** BEGIN Selected excerpt **

Fishing the "Piles"
My first introduction to "The Piles" as they were called happened around 1940 at the ripe old age of 7. My parents and grandparents had moved from Killingworth around the time I was born nearing the end of the depression, and erected small houses along with 3 other families on land alongside the lake - where the Returned Services Retirement Home is now located at Bolton Point - and they fished the lake for any type of edible fish, crabs or prawns. From there I would walk to and from Fassifern School daily. My parents then purchased a block of land in Prince Street Fennell Bay, and eventually we moved to a house built by my father and his brothers which even boasted electricity instead of kerosene lamps and bathwater heated on the open fire.
Already being a fisherman, I was quickly introduced to "The Piles" on the old wooden bridge spanning the lake between Fennell Bay and Toronto. The bridge had been opened to traffic in 1902 and was 114m in length. It was barely enough for 2 cars to pass except that it had a passing area close to the middle where one car would pull over to let the other pass. In the middle were 2 arches built of heavier grade timber, spanning a wider/higher area of 4.8m so that the old ferries and sailing boats could pass under without hitting their masts. Running from top to bottom on opposite sides of each of these arches at a 45 degree angle was a large brace which enabled us to climb over the guard rails on the side of the roadway and shimmy down to the wooden platform to sit on top of the concrete piles driven into bedrock at the bottom of the Lake. We were then able to fish rain, hail or sunshine because we had shelter from whatever direction the wind came.
I spent many hours, days, nights and early mornings on "the Piles" as we locals called them. A light burned in the middle for safe passage of boats, and this was also a tremendous attraction for fish. It was possible to actually slither down the piles with our old hand made wire net scoops and a sugar bag tied at each end with rope and cord or gut lines wrapped around a bottle or piece of wood inside and with just a slice of bread for bait. Soak the bread, knead it into dough, cast toward the light, pick up an unwary taylor and use him for bait, and if you were alone you could send out unweighted lines from each end for bream to 2 kg.

** END Selected excerpt **
** BEGIN Extracted records **

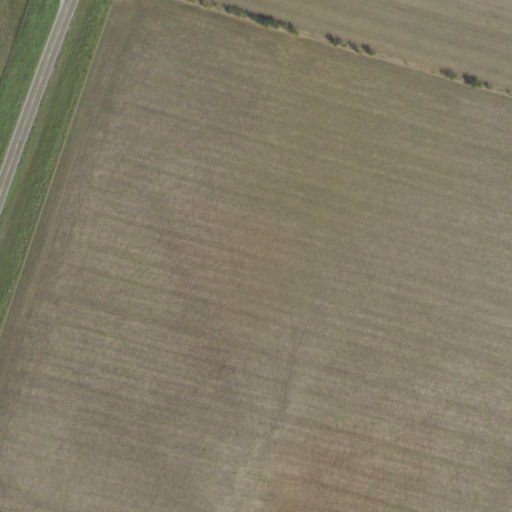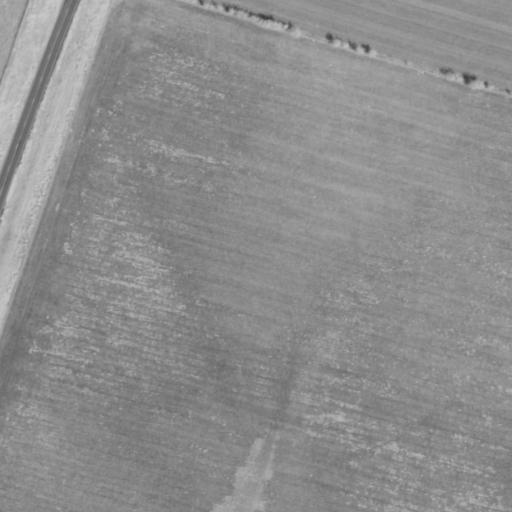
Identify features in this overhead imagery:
road: (33, 93)
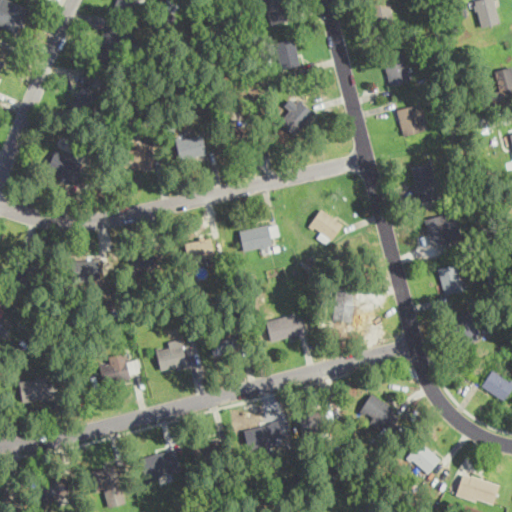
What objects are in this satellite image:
building: (124, 4)
building: (276, 10)
building: (275, 11)
building: (487, 11)
building: (382, 12)
building: (487, 12)
building: (10, 13)
building: (11, 13)
building: (110, 41)
building: (287, 51)
building: (290, 52)
building: (1, 61)
building: (1, 62)
building: (396, 67)
building: (396, 68)
building: (504, 80)
building: (503, 83)
road: (36, 86)
building: (87, 93)
building: (85, 95)
building: (297, 112)
building: (299, 115)
building: (410, 117)
building: (411, 118)
building: (242, 132)
building: (511, 133)
building: (510, 138)
building: (191, 145)
building: (191, 145)
building: (141, 156)
building: (136, 157)
building: (66, 165)
building: (66, 165)
building: (425, 180)
building: (425, 180)
road: (183, 199)
building: (325, 222)
building: (325, 223)
building: (438, 227)
building: (438, 229)
building: (258, 234)
building: (259, 235)
road: (389, 243)
building: (199, 248)
building: (200, 248)
building: (144, 262)
building: (85, 268)
building: (87, 269)
building: (22, 276)
building: (450, 277)
building: (450, 277)
building: (345, 293)
building: (0, 322)
building: (286, 325)
building: (286, 325)
building: (462, 326)
building: (465, 326)
building: (3, 327)
building: (223, 343)
building: (171, 353)
building: (172, 353)
building: (119, 367)
building: (112, 368)
road: (423, 369)
building: (498, 382)
building: (498, 383)
building: (37, 387)
building: (38, 387)
road: (208, 396)
road: (463, 407)
road: (210, 409)
building: (379, 411)
building: (382, 411)
building: (309, 420)
building: (312, 421)
building: (263, 434)
building: (264, 434)
building: (211, 448)
building: (423, 455)
building: (424, 456)
building: (160, 462)
building: (161, 462)
building: (105, 479)
building: (109, 483)
building: (477, 487)
building: (478, 487)
building: (55, 488)
building: (51, 489)
building: (4, 493)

** END Extracted records **

§ Work instructions
1. Quote the stretch of the fishing memoir from "I spent many" through "bream to 2 kg.", word for word.
2. Write what comes next in the memoir about fishing "the Piles" on the old bridge, starting after its final sentence.

§ Answers in order
1.
I spent many hours, days, nights and early mornings on "the Piles" as we locals called them. A light burned in the middle for safe passage of boats, and this was also a tremendous attraction for fish. It was possible to actually slither down the piles with our old hand made wire net scoops and a sugar bag tied at each end with rope and cord or gut lines wrapped around a bottle or piece of wood inside and with just a slice of bread for bait. Soak the bread, knead it into dough, cast toward the light, pick up an unwary taylor and use him for bait, and if you were alone you could send out unweighted lines from each end for bream to 2 kg.

2.
There was a smorgasbord of fish and crabs to be taken because all fish, crabs and prawns which as juveniles had grown up in Salty Creek, Blackalls Bay and Fassifern had to pass through this narrow stretch of land to get into the Lake proper. Bream around 2 kilos, flounder and flathead as long as our sugar bags, beautiful blue swimmer crabs and mud crabs - but for a young fisherman the strength of the muddies was a bit frightening and not as popular as blue swimmers.
In the winter came the schools of taylor and mullet. For the mullet we would fish from the top of the bridge and many rods were lost due to laying them on the bridge while detaching a fish and unwary motorists would drive over and crunch them. The rods were easily replaced from a stand of cane which grew a few hundred yards away.
Just after the War we were entertained with a spectacle of 4 Catalina Flying Boats tied up on the Northern Shore which had been sold to a local man who ran a Zoo up Salty Creek who was supposedly turning them into accommodation.
Of course time rolls on and in 1967 the bridge was replaced with a concrete structure and it is not possible to climb or sit even on the new one but of course fishing from a boat would still produce fish. However no more fishing from "the Piles".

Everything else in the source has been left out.